Home minister Sushilkumar Shinde was not at home, but the protestors who forced their way into his residence made themselves quite at home until the police put an end to their impromptu party. Mr Shinde was away in Russia on an official visit when approximately 200 protesters, who had gathered outside his house, damaged his gate and unlawfully entered the premises and staged a sit-in. Demanding reservation for their Jat community, 142 of these protesters courted arrest. Protest at whatever cost seems to have become part of our collective DNA. Just recently, an unseemly chain of events was set in motion when students reportedly belonging to the Trinamool Congress Chhatra Parishad protested the manhandling of chief minister Mamata Banerjee and finance minister Amit Mitra in the capital by breaking into Kolkata's Presidency College and ransacking the historic Baker Laboratory, which amongst other scientists, can boast to have once been the workplace of figures like Satyendra Nath and Jagadish Chandra Bose. Thugs, under the guise of protest, chased girl students around the campus, threatening them with rape and assault. This was to protest against a protest by the comrades in which Ms Banerjee and Mr Mitra were manhandled.

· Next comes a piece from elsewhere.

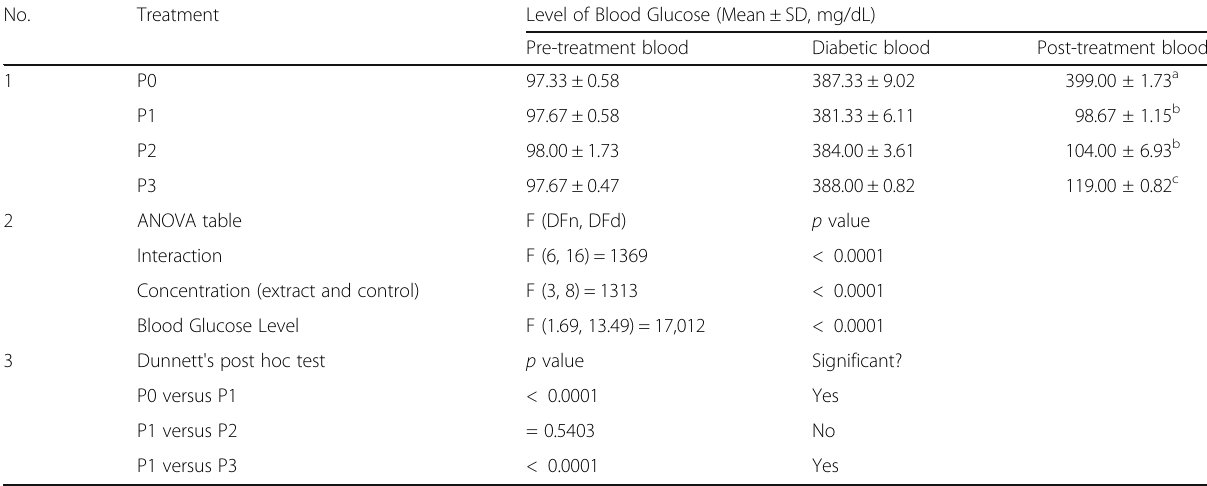
Table 2 Effect of the phenolic extract of the P. emblica flesh on the blood glucose level of the glucose induced rats No.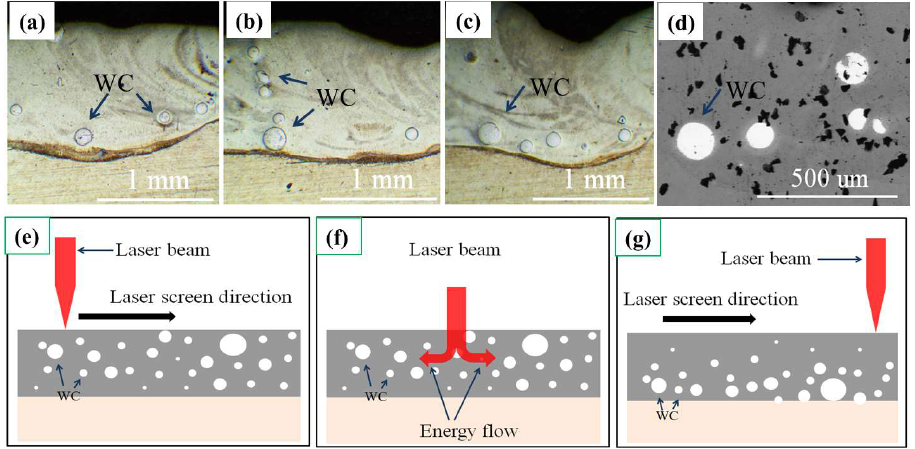
Figure 3. ( a – c ) are the OM morphology of the AlCoCrFeNi/WC coating in the different parts; ( d ) is the back-scattered electron image of the AlCoCrFeNi/WC coating; ( e – g ) are the schematic diagrams before and after laser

While protests are a commonplace occurrence both in Kolkata and New Delhi, it is their assertive arrival into homes and universities that is unnerving. Late last month, when protestors in Tamil Nadu demanded that the Centre take a tougher stand on Sri Lanka, railway tracks and streets were blocked, post offices were picketed and even educational institutions were shut down. Only two years ago, Hyderabad witnessed scenes of Telangana protestors burning buses and hurling stones at security personnel. An outright disregard for everyday public life must be condemned and even though a public protest is the right of any citizen in a democracy, it cannot be conducted in a manner that impedes the functioning of other citizens who may not share the protestors' views. The protests following the December 16 gang rape are often hailed as successful because they did not disrupt normal life too much.
To put it simply, my right to protest cannot be at the cost of your right to blocking your passage to wherever you are going. Allowing protests, which have the potential to turn violent, cannot be explained away as being part of freedom of expression. Every precaution must be taken in such cases. Allowing hordes of people to take over busy thoroughfares causing hardship to non-protestors can only detract from sympathy for the cause. Protest by all means, but it must be done in an orderly and non-intrusive fashion. Public anger against constant protests in our cities has diminished their potency as an effective weapon. The social and economic costs of these protests have been enormous. A public protest should be used most judiciously. If people take to the streets at the drop of a hat, protests become wearisome and irrelevant.